[[ GIVEN INFORMATION, beginning ]]

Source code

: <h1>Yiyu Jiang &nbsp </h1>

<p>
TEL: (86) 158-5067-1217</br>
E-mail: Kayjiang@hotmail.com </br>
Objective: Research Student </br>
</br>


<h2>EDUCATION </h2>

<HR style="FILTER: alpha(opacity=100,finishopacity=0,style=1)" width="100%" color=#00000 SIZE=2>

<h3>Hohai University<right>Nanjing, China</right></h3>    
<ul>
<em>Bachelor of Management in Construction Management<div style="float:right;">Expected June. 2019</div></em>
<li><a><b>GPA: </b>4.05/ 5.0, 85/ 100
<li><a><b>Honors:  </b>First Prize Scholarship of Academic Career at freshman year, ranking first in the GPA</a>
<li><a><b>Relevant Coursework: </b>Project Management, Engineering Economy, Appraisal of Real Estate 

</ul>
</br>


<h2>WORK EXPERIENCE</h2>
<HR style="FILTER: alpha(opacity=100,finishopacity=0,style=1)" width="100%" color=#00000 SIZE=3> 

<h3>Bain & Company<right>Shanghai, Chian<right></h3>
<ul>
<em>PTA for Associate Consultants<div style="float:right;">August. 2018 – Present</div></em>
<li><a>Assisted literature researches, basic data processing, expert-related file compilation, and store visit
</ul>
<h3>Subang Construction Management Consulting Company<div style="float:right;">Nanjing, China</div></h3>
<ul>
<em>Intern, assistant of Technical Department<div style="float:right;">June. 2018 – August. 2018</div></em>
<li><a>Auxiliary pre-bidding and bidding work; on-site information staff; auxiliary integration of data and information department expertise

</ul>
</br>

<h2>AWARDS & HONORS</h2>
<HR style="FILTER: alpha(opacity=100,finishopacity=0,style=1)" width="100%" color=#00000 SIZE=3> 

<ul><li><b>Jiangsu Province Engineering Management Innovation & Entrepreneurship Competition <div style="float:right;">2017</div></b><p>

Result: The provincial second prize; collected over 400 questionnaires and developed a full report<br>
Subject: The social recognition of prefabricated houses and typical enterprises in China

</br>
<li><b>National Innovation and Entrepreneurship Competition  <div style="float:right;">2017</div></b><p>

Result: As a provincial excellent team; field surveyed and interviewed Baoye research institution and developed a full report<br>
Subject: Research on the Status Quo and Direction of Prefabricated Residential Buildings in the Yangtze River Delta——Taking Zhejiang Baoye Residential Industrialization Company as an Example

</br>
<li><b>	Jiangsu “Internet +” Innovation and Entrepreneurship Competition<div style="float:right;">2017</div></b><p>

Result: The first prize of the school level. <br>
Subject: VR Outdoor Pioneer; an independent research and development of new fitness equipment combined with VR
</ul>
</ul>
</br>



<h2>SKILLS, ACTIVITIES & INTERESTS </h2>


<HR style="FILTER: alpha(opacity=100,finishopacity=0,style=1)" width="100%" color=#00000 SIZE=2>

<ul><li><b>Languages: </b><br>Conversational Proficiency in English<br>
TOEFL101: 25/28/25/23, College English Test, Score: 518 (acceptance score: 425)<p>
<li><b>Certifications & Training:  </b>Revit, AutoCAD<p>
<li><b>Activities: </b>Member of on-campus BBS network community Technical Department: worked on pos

[[ GIVEN INFORMATION, end ]]
[[ GIVEN INFORMATION, beginning ]]

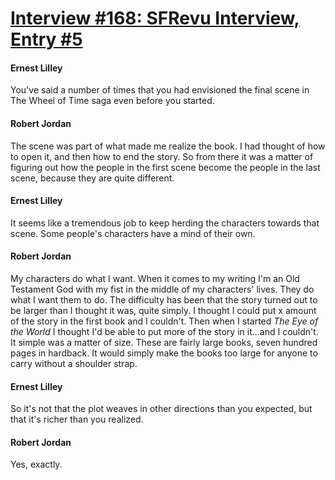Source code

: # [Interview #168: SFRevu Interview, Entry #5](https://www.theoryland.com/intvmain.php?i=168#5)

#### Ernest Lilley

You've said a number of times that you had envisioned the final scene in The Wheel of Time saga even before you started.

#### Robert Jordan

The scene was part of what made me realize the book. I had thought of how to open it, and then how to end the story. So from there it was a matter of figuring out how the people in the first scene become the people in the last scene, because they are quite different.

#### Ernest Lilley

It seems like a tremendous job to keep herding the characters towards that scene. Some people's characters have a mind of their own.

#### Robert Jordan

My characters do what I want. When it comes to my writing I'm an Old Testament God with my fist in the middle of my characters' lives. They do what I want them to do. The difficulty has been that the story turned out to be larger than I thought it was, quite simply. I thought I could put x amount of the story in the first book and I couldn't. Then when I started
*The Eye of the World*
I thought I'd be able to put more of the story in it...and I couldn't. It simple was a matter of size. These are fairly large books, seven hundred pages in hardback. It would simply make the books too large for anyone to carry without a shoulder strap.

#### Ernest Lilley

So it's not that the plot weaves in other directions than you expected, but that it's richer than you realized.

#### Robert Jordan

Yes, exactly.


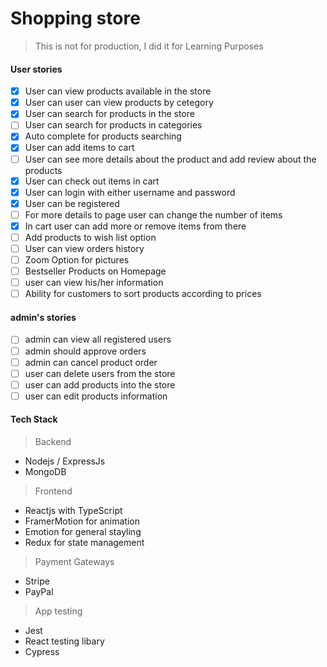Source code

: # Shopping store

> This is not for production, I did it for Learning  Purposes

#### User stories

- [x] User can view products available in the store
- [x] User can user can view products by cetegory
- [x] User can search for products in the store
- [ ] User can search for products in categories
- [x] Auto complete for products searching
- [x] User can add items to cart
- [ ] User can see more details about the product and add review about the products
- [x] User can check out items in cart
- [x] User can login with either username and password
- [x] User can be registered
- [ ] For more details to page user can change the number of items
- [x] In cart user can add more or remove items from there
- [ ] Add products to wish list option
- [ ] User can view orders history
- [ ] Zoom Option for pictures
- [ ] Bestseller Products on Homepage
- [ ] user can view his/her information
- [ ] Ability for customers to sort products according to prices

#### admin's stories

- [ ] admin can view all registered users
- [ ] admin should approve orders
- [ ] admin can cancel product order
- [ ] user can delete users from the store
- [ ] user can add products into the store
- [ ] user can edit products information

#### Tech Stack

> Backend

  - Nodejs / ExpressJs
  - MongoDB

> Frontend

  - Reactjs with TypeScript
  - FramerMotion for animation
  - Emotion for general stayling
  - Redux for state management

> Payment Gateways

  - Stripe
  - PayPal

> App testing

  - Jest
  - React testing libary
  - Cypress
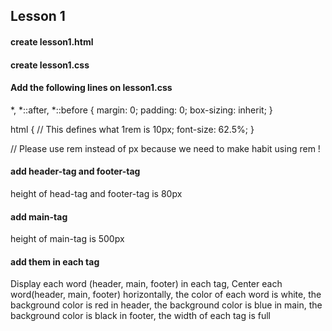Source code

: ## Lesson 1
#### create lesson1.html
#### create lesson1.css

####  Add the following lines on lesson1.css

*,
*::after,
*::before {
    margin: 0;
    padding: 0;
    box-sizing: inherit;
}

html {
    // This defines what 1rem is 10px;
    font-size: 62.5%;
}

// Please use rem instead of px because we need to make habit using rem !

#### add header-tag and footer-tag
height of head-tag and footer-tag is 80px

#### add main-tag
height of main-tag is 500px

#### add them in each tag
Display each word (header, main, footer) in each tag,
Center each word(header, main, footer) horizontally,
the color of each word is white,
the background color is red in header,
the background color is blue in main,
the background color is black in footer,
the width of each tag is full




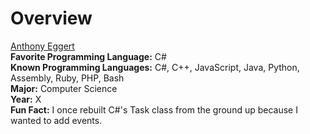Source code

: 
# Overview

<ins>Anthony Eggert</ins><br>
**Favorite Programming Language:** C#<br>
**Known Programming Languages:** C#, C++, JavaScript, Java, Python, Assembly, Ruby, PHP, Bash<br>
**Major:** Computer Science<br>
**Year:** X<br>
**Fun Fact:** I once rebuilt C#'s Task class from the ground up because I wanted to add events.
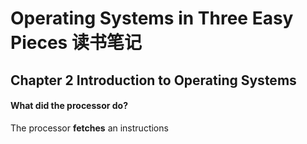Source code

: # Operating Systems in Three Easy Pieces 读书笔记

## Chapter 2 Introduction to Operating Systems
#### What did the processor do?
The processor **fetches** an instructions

[[ GIVEN INFORMATION, end ]]

**WHAT IS NEEDED**
Copy the lines from the one containing "<ins>Anthony Eggert</ins><br>" through the one containing "The processor **fetches** an instructions", both included, reproducing them without any change. Omit the pictures.

**RESULT BELOW**
<ins>Anthony Eggert</ins><br>
**Favorite Programming Language:** C#<br>
**Known Programming Languages:** C#, C++, JavaScript, Java, Python, Assembly, Ruby, PHP, Bash<br>
**Major:** Computer Science<br>
**Year:** X<br>
**Fun Fact:** I once rebuilt C#'s Task class from the ground up because I wanted to add events.
Source code

: # Operating Systems in Three Easy Pieces 读书笔记

## Chapter 2 Introduction to Operating Systems
#### What did the processor do?
The processor **fetches** an instructions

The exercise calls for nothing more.